### What to work on:
The response must consist of the lines below from the one with "pinky pip: (405, 189)" through the one with "ring tip: (506, 254)", exactly as they appear and with both ends kept.

Top of Dataset excerpts

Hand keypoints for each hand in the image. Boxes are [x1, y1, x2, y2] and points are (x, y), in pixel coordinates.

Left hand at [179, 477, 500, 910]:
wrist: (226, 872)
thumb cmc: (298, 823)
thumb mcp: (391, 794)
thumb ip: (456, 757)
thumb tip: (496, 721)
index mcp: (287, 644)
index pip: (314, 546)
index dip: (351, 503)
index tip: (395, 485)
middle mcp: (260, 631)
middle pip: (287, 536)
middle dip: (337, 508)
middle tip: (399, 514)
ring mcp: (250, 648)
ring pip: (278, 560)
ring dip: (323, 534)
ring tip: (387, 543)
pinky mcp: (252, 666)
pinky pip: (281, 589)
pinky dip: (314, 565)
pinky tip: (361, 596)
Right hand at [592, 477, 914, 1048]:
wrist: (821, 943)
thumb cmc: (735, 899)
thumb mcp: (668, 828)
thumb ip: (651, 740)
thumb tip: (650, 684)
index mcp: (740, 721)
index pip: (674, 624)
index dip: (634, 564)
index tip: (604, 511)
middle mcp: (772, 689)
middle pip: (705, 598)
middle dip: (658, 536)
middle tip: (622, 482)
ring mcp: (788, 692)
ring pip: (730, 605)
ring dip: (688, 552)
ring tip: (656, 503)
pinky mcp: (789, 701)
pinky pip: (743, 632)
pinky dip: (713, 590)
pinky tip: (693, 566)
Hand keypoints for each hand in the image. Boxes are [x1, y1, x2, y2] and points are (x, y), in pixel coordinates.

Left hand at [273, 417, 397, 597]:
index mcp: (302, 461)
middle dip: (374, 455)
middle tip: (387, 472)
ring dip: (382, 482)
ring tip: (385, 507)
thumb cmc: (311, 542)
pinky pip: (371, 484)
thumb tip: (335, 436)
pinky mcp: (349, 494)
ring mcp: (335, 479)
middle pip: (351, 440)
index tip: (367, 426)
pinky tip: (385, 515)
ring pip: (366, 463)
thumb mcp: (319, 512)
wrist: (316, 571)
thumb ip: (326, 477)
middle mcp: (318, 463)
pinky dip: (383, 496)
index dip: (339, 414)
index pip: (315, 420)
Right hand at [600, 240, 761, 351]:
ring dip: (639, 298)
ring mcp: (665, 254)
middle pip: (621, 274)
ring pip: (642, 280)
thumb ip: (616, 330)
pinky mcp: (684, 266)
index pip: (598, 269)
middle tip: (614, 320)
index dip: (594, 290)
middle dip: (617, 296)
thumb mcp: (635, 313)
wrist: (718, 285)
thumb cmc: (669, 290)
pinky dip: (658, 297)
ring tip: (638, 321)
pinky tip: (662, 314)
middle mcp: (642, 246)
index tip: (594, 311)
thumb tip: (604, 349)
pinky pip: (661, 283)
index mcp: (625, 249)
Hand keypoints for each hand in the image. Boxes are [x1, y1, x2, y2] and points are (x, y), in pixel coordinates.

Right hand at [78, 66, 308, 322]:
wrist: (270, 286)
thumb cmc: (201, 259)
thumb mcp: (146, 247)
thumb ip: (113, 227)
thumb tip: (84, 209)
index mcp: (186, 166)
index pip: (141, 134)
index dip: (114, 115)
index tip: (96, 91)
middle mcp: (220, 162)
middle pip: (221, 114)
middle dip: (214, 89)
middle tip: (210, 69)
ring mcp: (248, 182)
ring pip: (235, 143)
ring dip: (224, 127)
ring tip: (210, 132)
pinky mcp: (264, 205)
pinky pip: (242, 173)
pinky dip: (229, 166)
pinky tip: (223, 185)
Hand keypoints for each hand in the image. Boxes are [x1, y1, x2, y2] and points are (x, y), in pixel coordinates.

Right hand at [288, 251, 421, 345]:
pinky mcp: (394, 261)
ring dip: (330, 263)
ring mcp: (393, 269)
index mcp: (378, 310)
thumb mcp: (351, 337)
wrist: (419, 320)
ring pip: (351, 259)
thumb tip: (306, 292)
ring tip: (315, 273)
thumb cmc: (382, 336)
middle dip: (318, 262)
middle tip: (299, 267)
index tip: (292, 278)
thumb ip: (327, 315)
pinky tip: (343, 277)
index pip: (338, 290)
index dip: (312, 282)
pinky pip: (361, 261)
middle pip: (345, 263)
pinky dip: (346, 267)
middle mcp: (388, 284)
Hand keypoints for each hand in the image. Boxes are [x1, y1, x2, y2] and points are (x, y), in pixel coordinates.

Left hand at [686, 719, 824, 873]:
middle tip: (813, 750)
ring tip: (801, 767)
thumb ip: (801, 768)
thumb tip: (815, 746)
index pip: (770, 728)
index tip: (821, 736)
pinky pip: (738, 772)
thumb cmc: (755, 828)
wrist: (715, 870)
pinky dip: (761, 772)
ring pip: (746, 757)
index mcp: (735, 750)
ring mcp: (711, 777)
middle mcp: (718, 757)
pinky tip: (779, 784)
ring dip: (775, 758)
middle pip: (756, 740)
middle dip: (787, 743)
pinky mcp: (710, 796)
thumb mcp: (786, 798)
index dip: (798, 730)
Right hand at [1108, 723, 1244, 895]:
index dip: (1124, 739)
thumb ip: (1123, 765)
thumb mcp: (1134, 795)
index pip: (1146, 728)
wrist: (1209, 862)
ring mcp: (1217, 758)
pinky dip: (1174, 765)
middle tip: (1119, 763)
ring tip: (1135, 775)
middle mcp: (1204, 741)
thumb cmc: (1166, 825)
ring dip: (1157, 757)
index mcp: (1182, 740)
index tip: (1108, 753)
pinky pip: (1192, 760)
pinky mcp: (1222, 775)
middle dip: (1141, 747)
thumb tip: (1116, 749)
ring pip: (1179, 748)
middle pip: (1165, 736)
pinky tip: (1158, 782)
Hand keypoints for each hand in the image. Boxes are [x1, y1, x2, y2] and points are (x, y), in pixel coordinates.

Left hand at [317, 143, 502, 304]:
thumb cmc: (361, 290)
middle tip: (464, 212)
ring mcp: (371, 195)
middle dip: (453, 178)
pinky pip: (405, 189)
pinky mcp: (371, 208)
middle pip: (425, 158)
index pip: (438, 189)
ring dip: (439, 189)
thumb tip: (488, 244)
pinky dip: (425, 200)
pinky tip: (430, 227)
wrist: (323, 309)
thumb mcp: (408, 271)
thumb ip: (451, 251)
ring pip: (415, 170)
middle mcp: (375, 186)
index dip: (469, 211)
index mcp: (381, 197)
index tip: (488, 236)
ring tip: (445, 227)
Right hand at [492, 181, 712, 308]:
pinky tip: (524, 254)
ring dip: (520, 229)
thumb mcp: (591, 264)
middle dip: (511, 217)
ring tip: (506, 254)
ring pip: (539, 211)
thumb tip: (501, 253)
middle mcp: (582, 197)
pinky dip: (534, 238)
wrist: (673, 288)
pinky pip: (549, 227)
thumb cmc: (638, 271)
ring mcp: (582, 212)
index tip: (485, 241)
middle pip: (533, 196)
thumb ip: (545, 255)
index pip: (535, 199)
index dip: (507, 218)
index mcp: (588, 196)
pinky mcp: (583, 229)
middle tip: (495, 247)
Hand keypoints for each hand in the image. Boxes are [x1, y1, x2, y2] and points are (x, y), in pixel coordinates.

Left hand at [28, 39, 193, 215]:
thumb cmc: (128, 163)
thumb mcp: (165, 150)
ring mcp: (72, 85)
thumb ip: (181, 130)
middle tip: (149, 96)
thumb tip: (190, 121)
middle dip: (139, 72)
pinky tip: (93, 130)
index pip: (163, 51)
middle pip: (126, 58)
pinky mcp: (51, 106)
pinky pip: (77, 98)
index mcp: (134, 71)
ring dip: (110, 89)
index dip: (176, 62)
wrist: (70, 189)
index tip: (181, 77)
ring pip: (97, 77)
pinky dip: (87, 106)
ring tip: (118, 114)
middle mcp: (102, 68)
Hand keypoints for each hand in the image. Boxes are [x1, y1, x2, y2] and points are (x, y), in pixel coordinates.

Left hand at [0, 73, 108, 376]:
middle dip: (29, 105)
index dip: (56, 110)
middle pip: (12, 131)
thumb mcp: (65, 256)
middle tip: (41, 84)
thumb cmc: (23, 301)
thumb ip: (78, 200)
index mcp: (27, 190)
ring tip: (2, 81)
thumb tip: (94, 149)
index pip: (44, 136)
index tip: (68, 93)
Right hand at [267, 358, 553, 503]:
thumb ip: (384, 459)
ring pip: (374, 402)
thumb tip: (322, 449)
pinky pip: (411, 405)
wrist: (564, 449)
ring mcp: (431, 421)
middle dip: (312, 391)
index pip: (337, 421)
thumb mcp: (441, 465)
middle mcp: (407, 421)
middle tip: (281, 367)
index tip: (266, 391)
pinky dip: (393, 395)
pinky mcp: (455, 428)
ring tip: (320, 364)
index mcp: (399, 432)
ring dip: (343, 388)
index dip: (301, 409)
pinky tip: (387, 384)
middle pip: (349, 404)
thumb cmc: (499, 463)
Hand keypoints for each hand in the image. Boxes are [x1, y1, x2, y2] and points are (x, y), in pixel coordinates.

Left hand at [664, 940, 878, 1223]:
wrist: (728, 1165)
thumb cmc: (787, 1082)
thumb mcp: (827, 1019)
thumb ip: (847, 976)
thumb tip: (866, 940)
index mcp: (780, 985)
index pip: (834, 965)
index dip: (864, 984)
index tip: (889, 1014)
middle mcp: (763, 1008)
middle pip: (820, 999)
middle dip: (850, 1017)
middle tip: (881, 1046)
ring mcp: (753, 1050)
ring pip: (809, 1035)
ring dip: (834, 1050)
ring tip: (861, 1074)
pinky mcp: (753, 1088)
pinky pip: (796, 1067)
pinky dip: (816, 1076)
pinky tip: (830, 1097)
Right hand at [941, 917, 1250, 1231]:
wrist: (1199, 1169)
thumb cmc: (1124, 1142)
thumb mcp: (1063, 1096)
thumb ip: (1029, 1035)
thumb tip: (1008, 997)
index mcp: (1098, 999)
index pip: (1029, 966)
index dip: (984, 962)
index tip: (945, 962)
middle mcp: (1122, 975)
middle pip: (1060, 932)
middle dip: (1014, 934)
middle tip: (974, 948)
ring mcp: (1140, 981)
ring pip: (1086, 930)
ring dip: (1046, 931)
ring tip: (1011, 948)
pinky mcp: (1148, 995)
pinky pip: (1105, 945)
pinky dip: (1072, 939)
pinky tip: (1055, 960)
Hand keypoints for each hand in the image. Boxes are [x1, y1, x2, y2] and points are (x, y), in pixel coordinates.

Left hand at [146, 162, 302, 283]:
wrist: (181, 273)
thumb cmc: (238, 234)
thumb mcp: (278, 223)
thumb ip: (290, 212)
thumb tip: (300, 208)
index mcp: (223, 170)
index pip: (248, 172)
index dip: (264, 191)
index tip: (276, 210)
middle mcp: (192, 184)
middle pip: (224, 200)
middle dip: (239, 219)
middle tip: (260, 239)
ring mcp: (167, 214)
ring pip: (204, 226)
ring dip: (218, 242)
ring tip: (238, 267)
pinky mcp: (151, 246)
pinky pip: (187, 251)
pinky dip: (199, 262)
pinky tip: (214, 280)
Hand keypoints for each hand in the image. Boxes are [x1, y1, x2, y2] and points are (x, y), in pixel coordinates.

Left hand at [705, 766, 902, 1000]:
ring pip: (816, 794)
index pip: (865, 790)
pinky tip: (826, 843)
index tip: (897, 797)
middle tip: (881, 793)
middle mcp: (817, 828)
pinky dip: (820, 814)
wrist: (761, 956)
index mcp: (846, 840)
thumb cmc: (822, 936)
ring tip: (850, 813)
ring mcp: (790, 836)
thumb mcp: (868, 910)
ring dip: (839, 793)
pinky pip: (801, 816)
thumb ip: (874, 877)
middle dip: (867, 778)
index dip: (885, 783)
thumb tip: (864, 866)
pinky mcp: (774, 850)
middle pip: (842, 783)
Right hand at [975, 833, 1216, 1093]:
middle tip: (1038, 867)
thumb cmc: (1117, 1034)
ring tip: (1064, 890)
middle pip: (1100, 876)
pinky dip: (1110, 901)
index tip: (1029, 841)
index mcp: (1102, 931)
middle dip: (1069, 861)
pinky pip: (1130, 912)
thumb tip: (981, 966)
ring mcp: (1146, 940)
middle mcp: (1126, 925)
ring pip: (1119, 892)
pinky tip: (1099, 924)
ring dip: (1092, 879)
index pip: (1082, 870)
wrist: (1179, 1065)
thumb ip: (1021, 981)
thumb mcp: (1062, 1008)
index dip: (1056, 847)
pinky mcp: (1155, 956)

Bottom of Dataset excerpts

### Response below:
pinky pip: (405, 189)
pinky mcp: (371, 208)
middle pip: (425, 158)
index pip: (438, 189)
ring dip: (439, 189)
thumb tip: (488, 244)
pinky dip: (425, 200)
pinky tip: (430, 227)
wrist: (323, 309)
thumb mcp: (408, 271)
thumb ip: (451, 251)
ring pip: (415, 170)
middle mcp: (375, 186)
index dip: (469, 211)
index mcp: (381, 197)
index tip: (488, 236)
ring tip: (445, 227)
Right hand at [492, 181, 712, 308]:
pinky tip: (524, 254)
ring dip: (520, 229)
thumb mcp: (591, 264)
middle dip: (511, 217)
ring tip: (506, 254)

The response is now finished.